If growers catch it early, says Harris, there are some things that can be done about it. “Our treatments include foliar potassium or feeding through the leaves. This can help you make up some ground if you catch the deficiency early. If you let it go to far it can become severe, and by the fourth week of bloom, it’s hard to rescue the plant and do anything for it,” he says.

On the plots where potassium was not applied last year, yields were about 300 pounds per acre, he says. On plots with the recommended rate of potassium, yields were 1,500 pounds per acre.

UGA Extension entomologist Phillip Roberts says the most predictable insect pest of Georgia cotton is thrips. “We don’t give a lot of thought to thrips because on most of our acres, we use something at planting, whether it is Temik or a seed treatment. But we do spray quite a bit of foliar insecticides for thrips,” he says.

In the second year of a study at Expo, researchers are attempting to better define when seedlings are most sensitive to yield loss from thrips, says Roberts.

“We do that with a lot of foliar applications, basically, and protect it during certain growth stages. One thing we’ve seen — and the data is almost identical to last year — is that the yield loss potential is greatest very early in that seedling development. If you have issues with thrips, some serious yield loss can be incurred at the one and two-leaf stage of cotton.

“Once we get up to four and five-leaf cotton, it’s rare that we see a yield loss, and we’ve conducted a lot of trials over the years. The point we want to make is that you lose yield potential to thrips very early in the development of that cotton seedling.”

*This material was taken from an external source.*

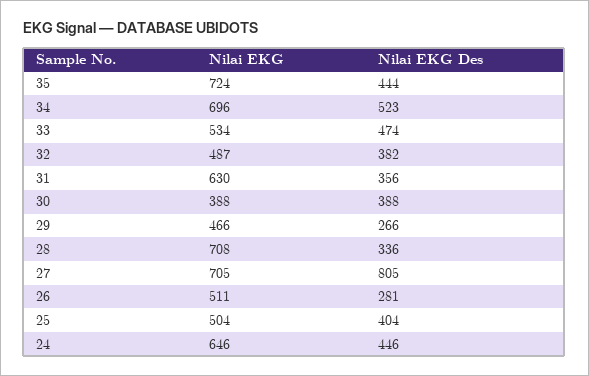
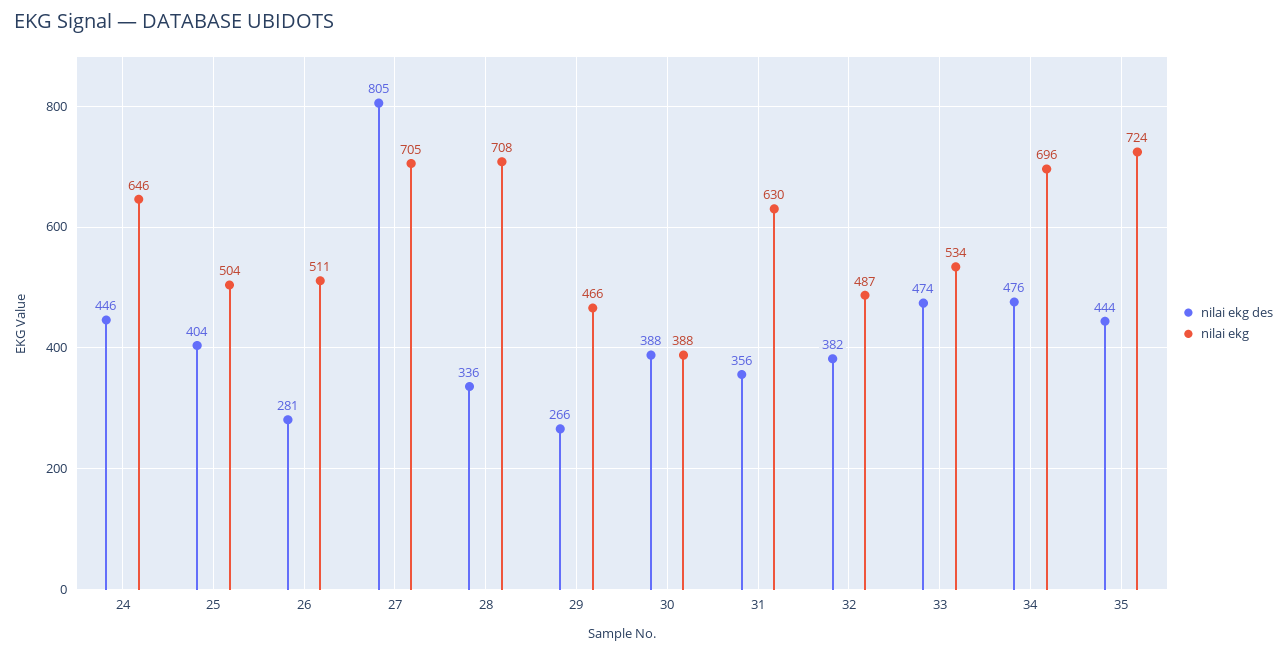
Nilai EKG Des, 34: 523 -> 476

Georgia growers spray a lot of cotton at the four and five-leaf stage, and Roberts says it doesn’t appear to help in terms of protecting yields. “We don’t want you to make any insecticide applications unless you absolutely need it to be profitable. More importantly, we don’t want to disrupt the system and increase the likelihood of having other pests. We’ve been concerned for a couple of years now about spider mites, and in Georgia we don’t treat any acre for spider mites. But we do see them more frequently, especially in southwest Georgia. We’re learning about mites and trying to better understand thrips because we want to avoid getting into a problem with spider mites. They are expensive and difficult to deal with.”